Continuity of determinant of vector bundle morphism

Question

Suppose $E$ is a real topological vector space and $B$ is any topological space. We can generate a trivial vector bundle $\xi=(B\times E,B, \pi,\cdot, +)$ where the projection $\pi:B\times E\rightarrow B$ is the usual $(p,v)\mapsto p$. Now suppose $f:B\times E\rightarrow B\times E$ is a vector bundle automorphism, that is, $f$ is an homeomorphism which maps each fibre $\pi^{-1}(p)$ isomorphically onto $\pi^{-1}(q)$ provided that $q=(\pi \circ f \circ \pi^{-1} )(p)$. Now, clearly for any such $p$ and $q$ we can associate to $f$ an isomorphism $I_p$ such that $$f(p,v)=(q,I_pv) $$ We can then define $I:B\rightarrow \mathbb{R}$ as $p\mapsto \text{det}(I_p)$. My two questions are :

1. Is $I$ necessarily continuous?

2. Is $I$ non-zero?

I am no good at handling determinants but it seems to me that this should be fairly ease. Thanks in advance.
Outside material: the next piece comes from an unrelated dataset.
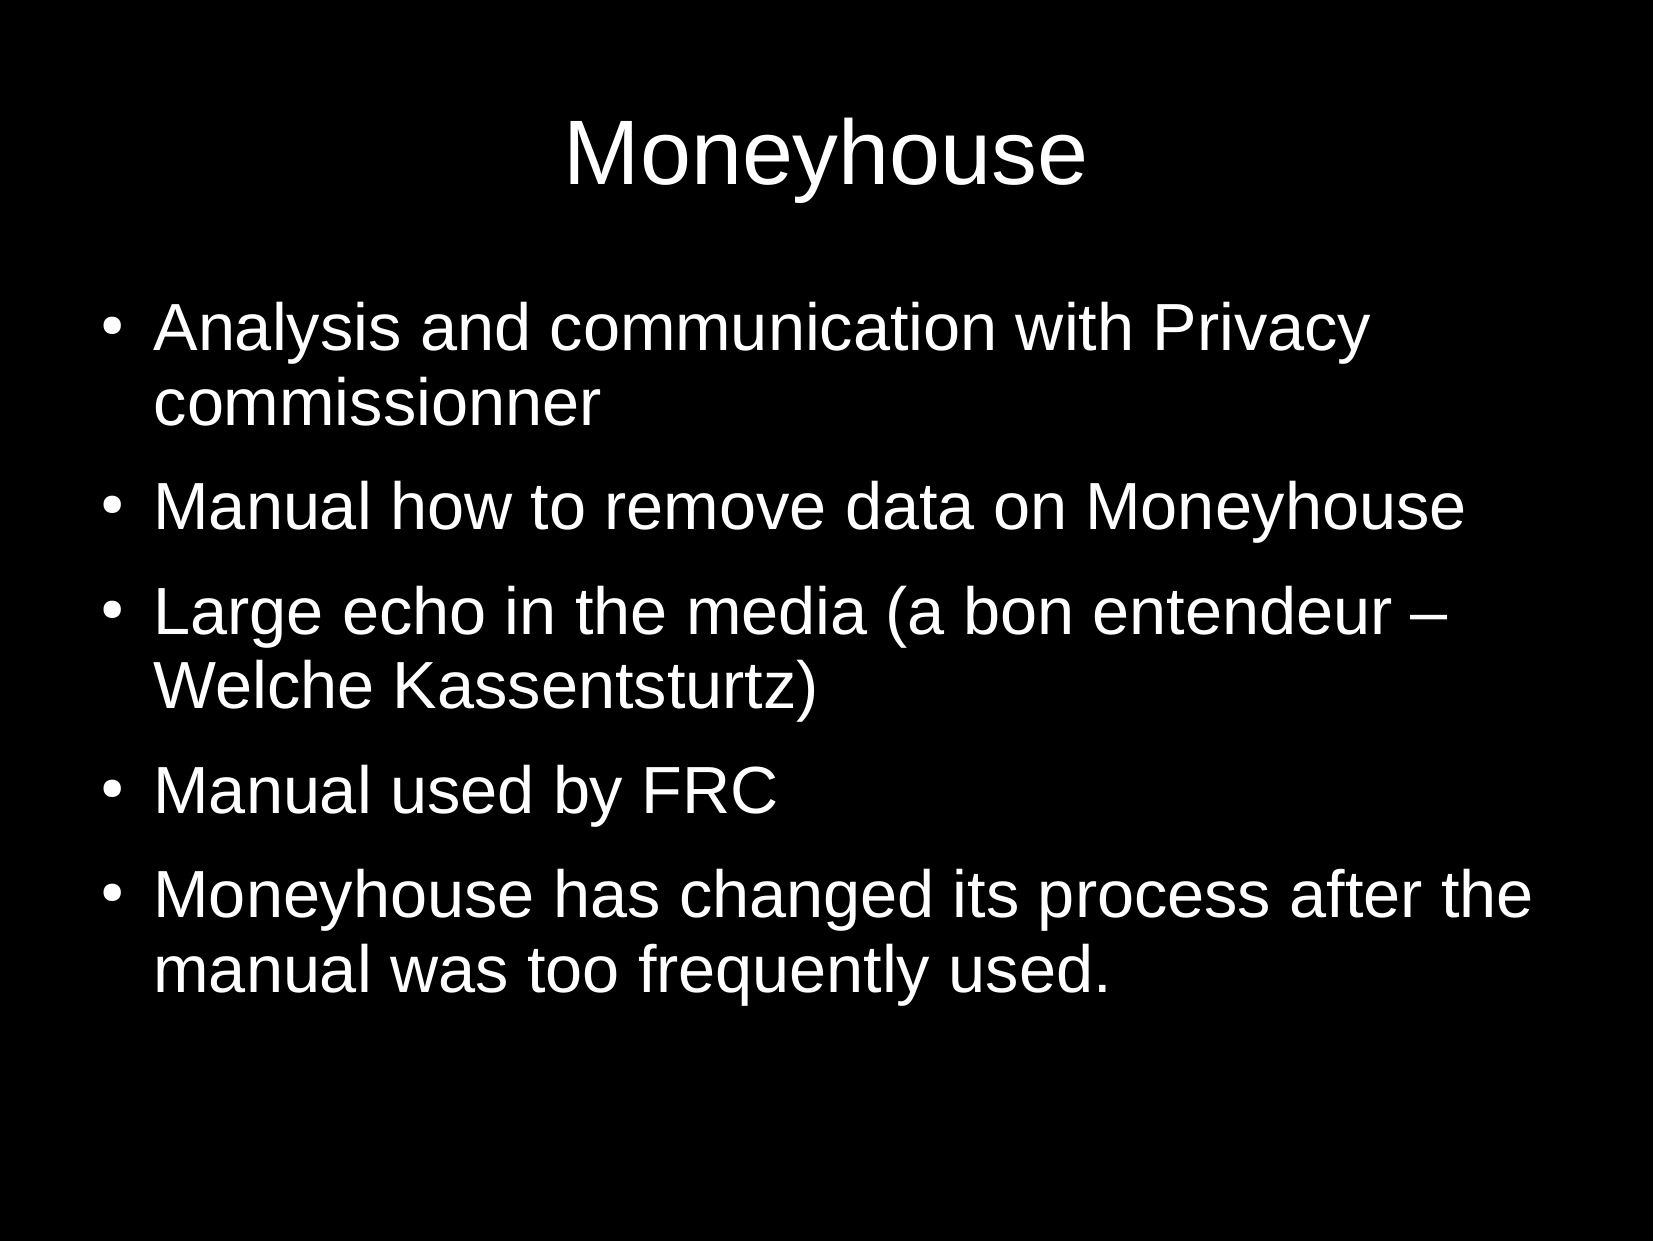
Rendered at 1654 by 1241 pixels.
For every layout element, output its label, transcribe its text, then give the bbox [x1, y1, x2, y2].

Edit (Analysis on question 2): Question 2 is clearly true, since each $I_p$ should be an isomorphism defined on $\pi^{-1}(p)$ and hence it must be non-singular.

Answer 1

Yes it necessarily is continuous! For such an $f$ $(p,v)\mapsto(q,w)$, define $g:B \rightarrow B$ as $p\mapsto q$ and $J:B\rightarrow L(E,E)$ as $p\mapsto I_p$, then we can write $$f=(g,J\circ \pi) $$

$f$ is an homeomorphism and hence continuous, which is equivalent to both $g$ and $J\circ \pi$ being continuous. I claim that $J$ is continuous, which follows from the fact that $\pi$ is an open map.

Since $I=\text{det}\circ J$, then it suffices to show that $\text{det}$ is continuous! For this we will need some machinery, namely the topology of $L(E,E)$ the idea of the proof is the following. We obviously consider $E$ to be finite dimensional, otherwise det does not make sense; we use the definition of det as $$Te^1\wedge \ldots \wedge Te^n=\text{det}(T)\;e^1\wedge \ldots \wedge e^n $$ for any given basis $e^1,\ldots, e^n$ of $E$, thus $\text{det}(J(p))$ is continuous if the map $$ e^1\wedge \ldots \wedge e^n\mapsto J(p)e^1\wedge \ldots \wedge J(p)e^n$$ is continuous. Now, the map $(v_1,...,v_n)\mapsto v_1\wedge \ldots \wedge v_n$ is multilinear on a finite dimensional vector space and thus continuous (Proof?). Now we can write the desired map as a composition of continuous maps. This completes the proof.

Answer 2

I think the standard way to verify this is to write your aggregate map as a composition of other maps that you know are continuous. Notice that your aggregate map can be written as

$$ I(p) \;\; =\;\; \det \left (\pi_E \circ f \circ \iota_p\right ) $$

where we take $\iota_p:E \to B\times E$ to be the canonical inclusion $\iota_p(v) = (p,v)$ and $\pi_E:B\times E \to E$ the canonical projection $\pi_E(q,v) = v$. You can verify that since $\iota_p$ is continuous for all $p$ and each of $f, \pi_E, \det$ are continuous, then the map $I$ will be continuous as well.